How do we attack the benefit culture without attacking poor children?

I heard my old mucker Enver Solomon, now a spokesman for the Children's Society, on Five Live this morning, a voice of calm authority amid the oddballs and eccentrics who form most of Nicky Campbell's callers these days.

It was all about this proposed cap of £26k on benefits for families, regardless of where they live. This leaves many people uneffected but has a big hit on families in London where rents and living costs are high.

The debate seems to be settling into a left-right seesaw, with one side feeling it will just increase inequality and punish children and the other saying it is the only way to financially motivate certain parents to get a job.

Both sides have a point. To increase child poverty and inequality more than is going to happen anyway in the short term seems plain wrong. And since when did people who can't get it together to work respond to such incentives, even if the jobs were there for them? Equally, we have let a benefits lifestyle develop which is unhealthy for all involved and which, over time, needs to be dismantled. All advanced countries are having this debates, especially the Nordic countries where benefits are extremely generous.

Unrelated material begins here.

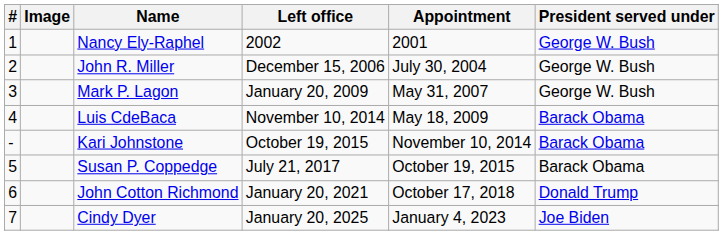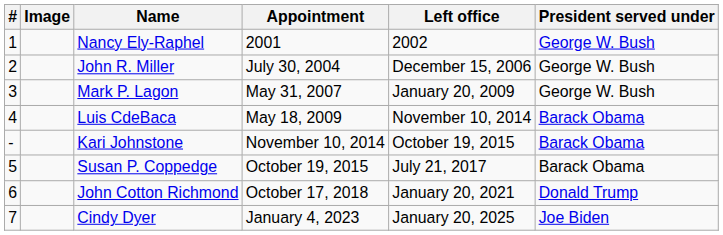columns swapped: Appointment <-> Left office
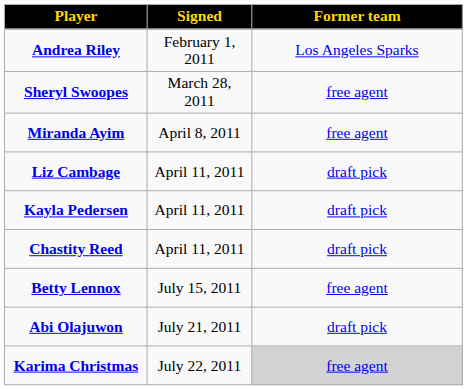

Let's be realistic here though. There is no perfect solution. Any civilised society will always have a certain number of 'free-riders' - people who take out without putting back. There will always be a level of disgruntlement with such people, rightly so.

By the same measure, we have a larger responsibility to make sure our society justifies its name and that we are guided by a long-term view of what it means to share a country in terms of rights and responsibilities. I don't think the abuses of the few mean we should take a US approach to welfare and nothing should be done overnight which affects the life-chances of our most vulnerable children. I can't help but believe we need to adjust for rent in London and the South-East and raise the cap there, as a minimum measure.

But we must also retilt the scales over time so that those 'putting in' feel more comfortable about this, buy into the system and can believe that the free riders are, over time, getting a progressively worse deal than those who are net contributors. This can be done by cutting tax for the very low paid. We can get some of the money back, I believe, by re-introducting rent controls, which are successfully in much of continental Europe.

Long term of course we need new housing and vacant stock to be replenished but it is vital short-term that current measures both shore up confidence in the system without massively harming the life-chances of poor children.